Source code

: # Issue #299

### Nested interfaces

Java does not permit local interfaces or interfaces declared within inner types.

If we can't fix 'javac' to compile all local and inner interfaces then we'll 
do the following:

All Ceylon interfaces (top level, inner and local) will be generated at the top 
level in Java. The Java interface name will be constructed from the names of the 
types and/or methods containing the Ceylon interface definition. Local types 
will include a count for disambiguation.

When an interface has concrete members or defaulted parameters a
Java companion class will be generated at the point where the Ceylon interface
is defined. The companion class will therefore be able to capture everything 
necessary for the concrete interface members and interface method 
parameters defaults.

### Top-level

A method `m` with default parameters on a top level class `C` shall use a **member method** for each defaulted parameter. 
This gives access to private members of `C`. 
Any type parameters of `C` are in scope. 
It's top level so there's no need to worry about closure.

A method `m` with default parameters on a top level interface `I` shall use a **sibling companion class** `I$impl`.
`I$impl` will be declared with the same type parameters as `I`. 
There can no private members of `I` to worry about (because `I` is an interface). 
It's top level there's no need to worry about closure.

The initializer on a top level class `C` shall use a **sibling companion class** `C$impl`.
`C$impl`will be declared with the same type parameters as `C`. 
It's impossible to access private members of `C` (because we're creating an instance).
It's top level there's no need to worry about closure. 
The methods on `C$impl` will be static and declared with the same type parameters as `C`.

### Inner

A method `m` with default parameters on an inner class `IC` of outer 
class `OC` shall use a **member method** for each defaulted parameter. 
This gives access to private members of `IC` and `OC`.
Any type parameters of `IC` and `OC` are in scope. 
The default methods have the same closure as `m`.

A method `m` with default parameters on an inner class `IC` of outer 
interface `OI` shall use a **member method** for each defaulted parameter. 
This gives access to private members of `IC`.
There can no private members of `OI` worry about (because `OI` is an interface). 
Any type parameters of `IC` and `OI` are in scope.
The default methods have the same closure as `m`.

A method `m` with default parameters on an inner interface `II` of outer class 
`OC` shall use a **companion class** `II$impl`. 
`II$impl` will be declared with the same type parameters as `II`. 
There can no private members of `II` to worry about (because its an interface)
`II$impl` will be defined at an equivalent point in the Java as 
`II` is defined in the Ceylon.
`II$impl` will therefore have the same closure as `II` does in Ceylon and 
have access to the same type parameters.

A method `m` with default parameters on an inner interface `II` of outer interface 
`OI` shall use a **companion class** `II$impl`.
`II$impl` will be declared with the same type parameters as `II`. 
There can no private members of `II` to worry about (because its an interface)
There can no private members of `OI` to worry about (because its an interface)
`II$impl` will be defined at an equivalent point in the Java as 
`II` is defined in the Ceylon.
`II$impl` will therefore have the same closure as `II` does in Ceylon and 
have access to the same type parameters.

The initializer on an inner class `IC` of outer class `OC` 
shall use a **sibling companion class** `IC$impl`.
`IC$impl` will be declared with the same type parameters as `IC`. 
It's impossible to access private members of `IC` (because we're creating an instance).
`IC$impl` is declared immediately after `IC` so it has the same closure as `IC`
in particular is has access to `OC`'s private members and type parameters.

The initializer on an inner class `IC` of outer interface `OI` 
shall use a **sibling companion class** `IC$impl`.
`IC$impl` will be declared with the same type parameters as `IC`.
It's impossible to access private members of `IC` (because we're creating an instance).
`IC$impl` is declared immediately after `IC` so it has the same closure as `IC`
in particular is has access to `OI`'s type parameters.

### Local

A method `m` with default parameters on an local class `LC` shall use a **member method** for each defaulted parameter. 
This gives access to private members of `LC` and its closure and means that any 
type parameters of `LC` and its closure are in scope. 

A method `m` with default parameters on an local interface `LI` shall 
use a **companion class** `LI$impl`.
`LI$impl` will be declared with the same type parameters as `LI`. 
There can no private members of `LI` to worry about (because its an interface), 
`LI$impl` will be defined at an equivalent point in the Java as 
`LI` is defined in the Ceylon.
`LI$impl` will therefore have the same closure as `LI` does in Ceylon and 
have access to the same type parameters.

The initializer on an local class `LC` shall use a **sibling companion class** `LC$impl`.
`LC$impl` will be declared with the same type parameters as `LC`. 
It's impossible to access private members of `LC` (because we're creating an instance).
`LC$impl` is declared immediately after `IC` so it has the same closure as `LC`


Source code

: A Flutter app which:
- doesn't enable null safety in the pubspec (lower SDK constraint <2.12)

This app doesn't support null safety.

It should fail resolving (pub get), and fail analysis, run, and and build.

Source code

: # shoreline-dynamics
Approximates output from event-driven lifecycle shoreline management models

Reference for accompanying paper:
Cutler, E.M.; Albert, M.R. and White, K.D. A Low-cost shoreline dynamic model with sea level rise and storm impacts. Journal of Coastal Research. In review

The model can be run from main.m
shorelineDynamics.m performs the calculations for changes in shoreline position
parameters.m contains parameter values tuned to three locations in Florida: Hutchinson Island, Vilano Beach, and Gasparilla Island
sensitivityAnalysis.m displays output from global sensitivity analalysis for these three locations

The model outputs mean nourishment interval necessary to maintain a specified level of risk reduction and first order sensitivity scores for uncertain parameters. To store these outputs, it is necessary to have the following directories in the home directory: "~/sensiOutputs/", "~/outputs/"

--- GOAL OF THE EXERCISE ---
Write out all of the records once more, exactly.

--- WRITTEN SOLUTION ---
Source code

: # Issue #299

### Nested interfaces

Java does not permit local interfaces or interfaces declared within inner types.

If we can't fix 'javac' to compile all local and inner interfaces then we'll 
do the following:

All Ceylon interfaces (top level, inner and local) will be generated at the top 
level in Java. The Java interface name will be constructed from the names of the 
types and/or methods containing the Ceylon interface definition. Local types 
will include a count for disambiguation.

When an interface has concrete members or defaulted parameters a
Java companion class will be generated at the point where the Ceylon interface
is defined. The companion class will therefore be able to capture everything 
necessary for the concrete interface members and interface method 
parameters defaults.

### Top-level

A method `m` with default parameters on a top level class `C` shall use a **member method** for each defaulted parameter. 
This gives access to private members of `C`. 
Any type parameters of `C` are in scope. 
It's top level so there's no need to worry about closure.

A method `m` with default parameters on a top level interface `I` shall use a **sibling companion class** `I$impl`.
`I$impl` will be declared with the same type parameters as `I`. 
There can no private members of `I` to worry about (because `I` is an interface). 
It's top level there's no need to worry about closure.

The initializer on a top level class `C` shall use a **sibling companion class** `C$impl`.
`C$impl`will be declared with the same type parameters as `C`. 
It's impossible to access private members of `C` (because we're creating an instance).
It's top level there's no need to worry about closure. 
The methods on `C$impl` will be static and declared with the same type parameters as `C`.

### Inner

A method `m` with default parameters on an inner class `IC` of outer 
class `OC` shall use a **member method** for each defaulted parameter. 
This gives access to private members of `IC` and `OC`.
Any type parameters of `IC` and `OC` are in scope. 
The default methods have the same closure as `m`.

A method `m` with default parameters on an inner class `IC` of outer 
interface `OI` shall use a **member method** for each defaulted parameter. 
This gives access to private members of `IC`.
There can no private members of `OI` worry about (because `OI` is an interface). 
Any type parameters of `IC` and `OI` are in scope.
The default methods have the same closure as `m`.

A method `m` with default parameters on an inner interface `II` of outer class 
`OC` shall use a **companion class** `II$impl`. 
`II$impl` will be declared with the same type parameters as `II`. 
There can no private members of `II` to worry about (because its an interface)
`II$impl` will be defined at an equivalent point in the Java as 
`II` is defined in the Ceylon.
`II$impl` will therefore have the same closure as `II` does in Ceylon and 
have access to the same type parameters.

A method `m` with default parameters on an inner interface `II` of outer interface 
`OI` shall use a **companion class** `II$impl`.
`II$impl` will be declared with the same type parameters as `II`. 
There can no private members of `II` to worry about (because its an interface)
There can no private members of `OI` to worry about (because its an interface)
`II$impl` will be defined at an equivalent point in the Java as 
`II` is defined in the Ceylon.
`II$impl` will therefore have the same closure as `II` does in Ceylon and 
have access to the same type parameters.

The initializer on an inner class `IC` of outer class `OC` 
shall use a **sibling companion class** `IC$impl`.
`IC$impl` will be declared with the same type parameters as `IC`. 
It's impossible to access private members of `IC` (because we're creating an instance).
`IC$impl` is declared immediately after `IC` so it has the same closure as `IC`
in particular is has access to `OC`'s private members and type parameters.

The initializer on an inner class `IC` of outer interface `OI` 
shall use a **sibling companion class** `IC$impl`.
`IC$impl` will be declared with the same type parameters as `IC`.
It's impossible to access private members of `IC` (because we're creating an instance).
`IC$impl` is declared immediately after `IC` so it has the same closure as `IC`
in particular is has access to `OI`'s type parameters.

### Local

A method `m` with default parameters on an local class `LC` shall use a **member method** for each defaulted parameter. 
This gives access to private members of `LC` and its closure and means that any 
type parameters of `LC` and its closure are in scope. 

A method `m` with default parameters on an local interface `LI` shall 
use a **companion class** `LI$impl`.
`LI$impl` will be declared with the same type parameters as `LI`. 
There can no private members of `LI` to worry about (because its an interface), 
`LI$impl` will be defined at an equivalent point in the Java as 
`LI` is defined in the Ceylon.
`LI$impl` will therefore have the same closure as `LI` does in Ceylon and 
have access to the same type parameters.

The initializer on an local class `LC` shall use a **sibling companion class** `LC$impl`.
`LC$impl` will be declared with the same type parameters as `LC`. 
It's impossible to access private members of `LC` (because we're creating an instance).
`LC$impl` is declared immediately after `IC` so it has the same closure as `LC`


Source code

: A Flutter app which:
- doesn't enable null safety in the pubspec (lower SDK constraint <2.12)

This app doesn't support null safety.

It should fail resolving (pub get), and fail analysis, run, and and build.

Source code

: # shoreline-dynamics
Approximates output from event-driven lifecycle shoreline management models

Reference for accompanying paper:
Cutler, E.M.; Albert, M.R. and White, K.D. A Low-cost shoreline dynamic model with sea level rise and storm impacts. Journal of Coastal Research. In review

The model can be run from main.m
shorelineDynamics.m performs the calculations for changes in shoreline position
parameters.m contains parameter values tuned to three locations in Florida: Hutchinson Island, Vilano Beach, and Gasparilla Island
sensitivityAnalysis.m displays output from global sensitivity analalysis for these three locations

The model outputs mean nourishment interval necessary to maintain a specified level of risk reduction and first order sensitivity scores for uncertain parameters. To store these outputs, it is necessary to have the following directories in the home directory: "~/sensiOutputs/", "~/outputs/"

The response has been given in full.